Every summer, I make a plan with my primary care doc.
“If I need a fall bump, can I get one?” I ask about my antidepressant. I’m on a lower dose: it would be reasonable to double the dosage, and to expect that to help. Should I need it.
Two years ago, I struggled mightily as the light faded. I was nearly paralyzed with depression by October. It was the worst spell I’d ever experienced. So when the time came again last year, my doc tried to reduce the friction it would take to get help when I needed it.
“You wouldn’t have to come in,” she said when I asked about a fall bump then. “Just email me. Get in the portal and tell me how you’re doing.” It was such a relief to know that was all it would take. Click a few buttons, say the word, and we could adjust the chemical inputs. It wouldn’t be the whole story, but it was an important part.

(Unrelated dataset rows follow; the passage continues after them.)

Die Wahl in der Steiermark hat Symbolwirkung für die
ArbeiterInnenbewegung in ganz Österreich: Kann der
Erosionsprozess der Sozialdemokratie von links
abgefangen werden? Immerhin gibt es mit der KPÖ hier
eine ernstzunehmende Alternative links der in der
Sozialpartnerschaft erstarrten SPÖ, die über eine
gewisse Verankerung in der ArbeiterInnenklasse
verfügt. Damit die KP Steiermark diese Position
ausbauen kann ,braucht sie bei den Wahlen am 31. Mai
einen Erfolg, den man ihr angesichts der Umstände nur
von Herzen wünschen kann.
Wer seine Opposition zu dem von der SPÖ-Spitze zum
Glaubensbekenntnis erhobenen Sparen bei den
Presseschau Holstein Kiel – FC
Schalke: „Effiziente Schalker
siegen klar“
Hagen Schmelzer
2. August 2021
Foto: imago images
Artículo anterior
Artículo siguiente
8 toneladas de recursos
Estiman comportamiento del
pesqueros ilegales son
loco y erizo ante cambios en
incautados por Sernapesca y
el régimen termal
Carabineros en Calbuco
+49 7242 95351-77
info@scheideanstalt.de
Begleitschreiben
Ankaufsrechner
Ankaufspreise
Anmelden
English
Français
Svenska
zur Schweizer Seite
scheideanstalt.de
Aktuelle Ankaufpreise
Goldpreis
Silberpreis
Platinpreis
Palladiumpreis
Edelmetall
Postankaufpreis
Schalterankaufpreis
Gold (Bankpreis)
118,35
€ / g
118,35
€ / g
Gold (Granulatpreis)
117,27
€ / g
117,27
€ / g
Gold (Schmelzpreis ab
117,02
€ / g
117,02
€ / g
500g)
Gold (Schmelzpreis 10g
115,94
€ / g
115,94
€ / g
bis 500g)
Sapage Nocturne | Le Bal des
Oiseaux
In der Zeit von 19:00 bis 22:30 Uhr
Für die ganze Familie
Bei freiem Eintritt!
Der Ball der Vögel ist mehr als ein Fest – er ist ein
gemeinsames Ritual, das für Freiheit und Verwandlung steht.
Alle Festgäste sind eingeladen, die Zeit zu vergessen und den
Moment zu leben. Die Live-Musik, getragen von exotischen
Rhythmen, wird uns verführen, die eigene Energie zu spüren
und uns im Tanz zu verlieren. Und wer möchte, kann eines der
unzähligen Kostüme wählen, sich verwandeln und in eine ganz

This year, she was ready. She sent over two prescriptions the minute our appointment ended: one for my current dosage, one for its double. I had a three-month supply of both tucked into my backpack within hours.
There’s no way to prepare for any of these moments. The first days, the last, the waves that knock the air from my lungs. But there are these things that help, that make it more possible for me to be present.
That’s all I want. It’s all I wanted this morning, with my kid and my guy. To be there with them. A lot of things can wait, but this one wouldn’t. Trees of green, red roses too. She’ll learn much more than I’ll ever know.